Builders eyeing green belt development, shock
Area B. West of M6 Toll, North of Falcom Lodge, Whitehouse Common
17th October 2012
The Chamberlain Files
And the latest from the Is the Pope a Catholic genre: Developers were asked where in Birmingham they would like to build houses, and lots of them said ‘on that rather nice, leafy meadow, thanks’.
No, you don’t say. Builders are rejecting polluted, expensive-to-clean, brownfield, former industrial land in favour of the leafy lanes on Birmingham’s borders with Worcestershire and Warwickshire.
It was ever thus, as the city council’s Strategic Housing Land Availability Assessment proves. This statutory document drawn up to guide the Government on future development plans involved asking land owners and developers for their views on the best sites for new build.
As a result, 580 hectares of green belt covering 17 separate areas were identified. That’s an impressive 1,433 acres in old money. And 54 hectares (133 acres) were across the city boundary in Bromsgrove.
This document has unsurprisingly created a good deal of wrath amongthe council’s opposition Conservative and Liberal Democrat groups. They have jumped on the Labour-led authority’s proposal to increase the target for house building in Birmingham from 55,000 to 70,000 by 2026.

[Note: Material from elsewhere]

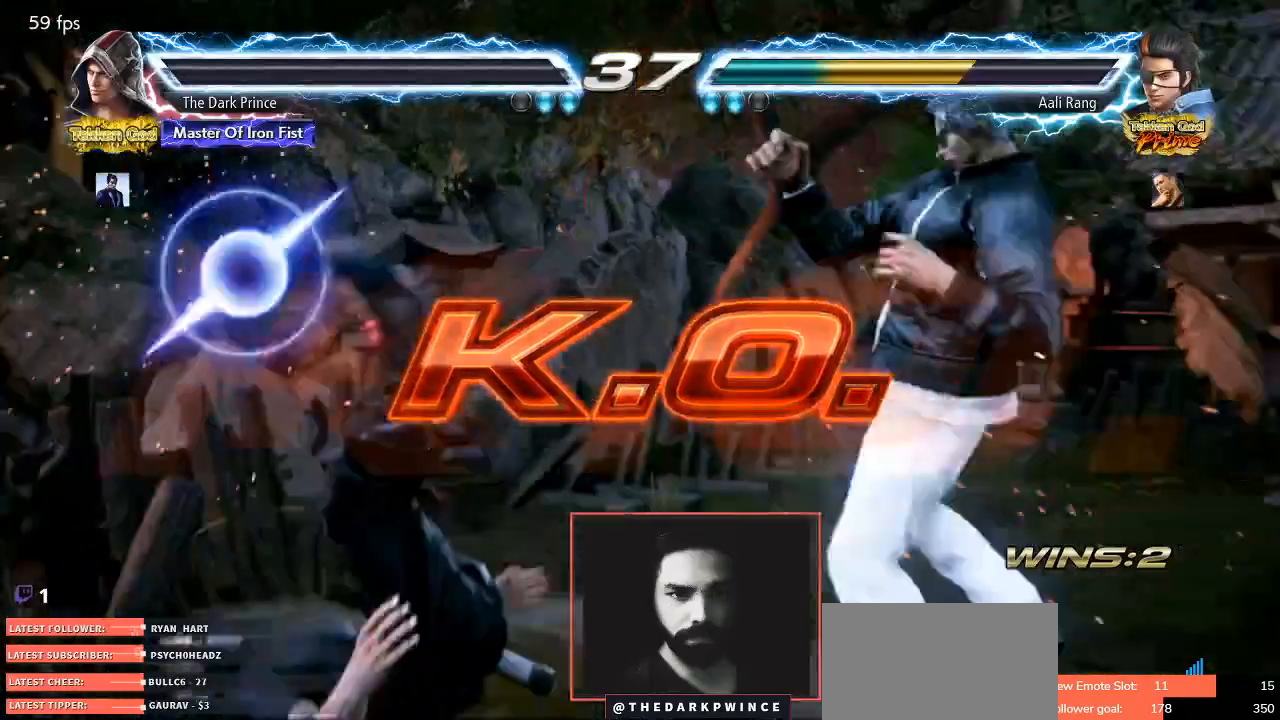
{"buttons": [], "left_stick": "up", "events": [[283, "left_stick", "right"], [367, "left_stick", "down"], [417, "left_stick", "left"], [483, "left_stick", "up"]]}
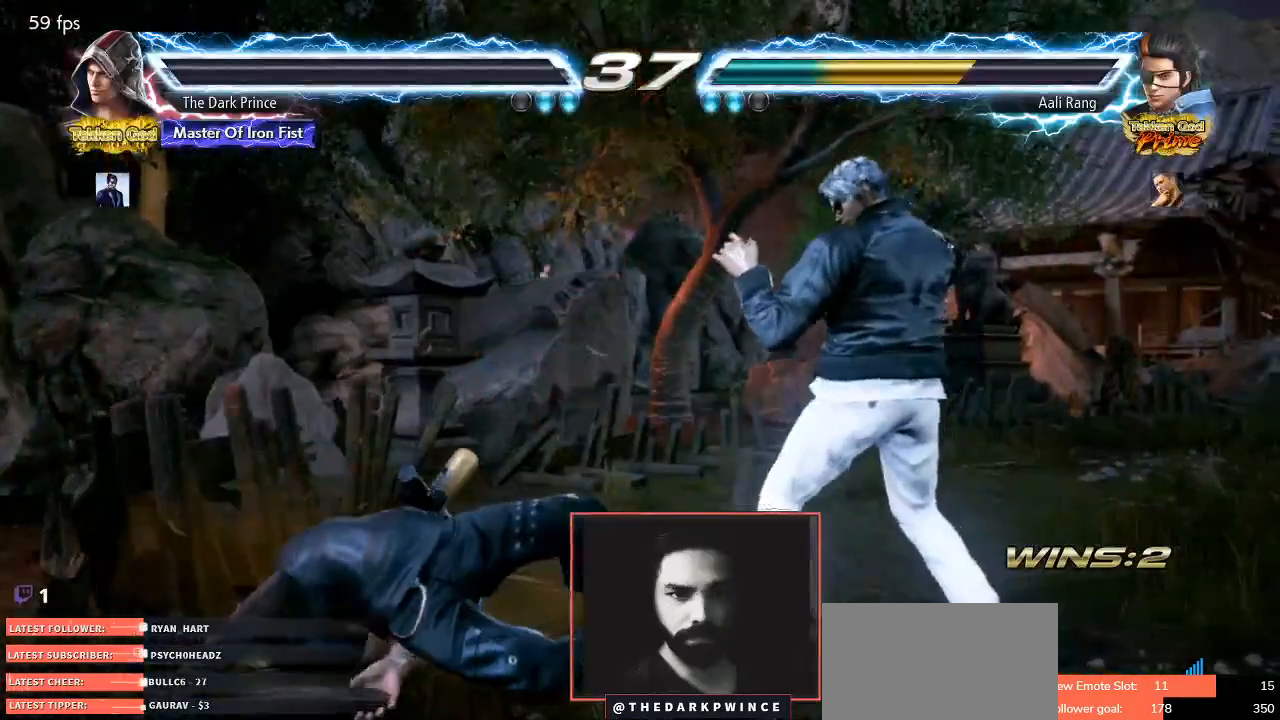
{"buttons": ["START"], "left_stick": "center", "events": [[50, "left_stick", "right"], [150, "left_stick", "left"], [217, "left_stick", "up"], [283, "left_stick", "right"], [333, "left_stick", "center"], [383, "left_stick", "left"], [500, "START", "down"], [500, "left_stick", "center"]]}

Lib Dem councillor David Radcliffe has worked out that all that green belt development would result in 26,700 new homes being built, providing accommodation for an estimated 66,750 people. That’s pretty much the equivalent of an entire new town, then.
Radcliffe wants to know what arrangements are being put in place for the schools, health centres, shops, community facilities and other infrastructure required by such a sizeable population growth.
A good question, you might think. But council leader Sir Albert Bore was having none of it.
He pointed out that the Strategic Housing Land Availability Assessment is merely a “technical” document and does not actually allocate land for development. Well, yes, but since Sir Albert has already warned that part of the 70,000 housing target will have to be built on the green belt you might suppose that the land availability assessment is on the right track.
On the matter of all those schools, hospitals, roads and shops, Sir Albert commented in magisterial civil service-speak: “When planning for future growth that is on a large scale, assessments would need to be undertaken of the needs for supporting infrastructure in considering the opportunity for development to ensure that it is delivered in the most sustainable way.”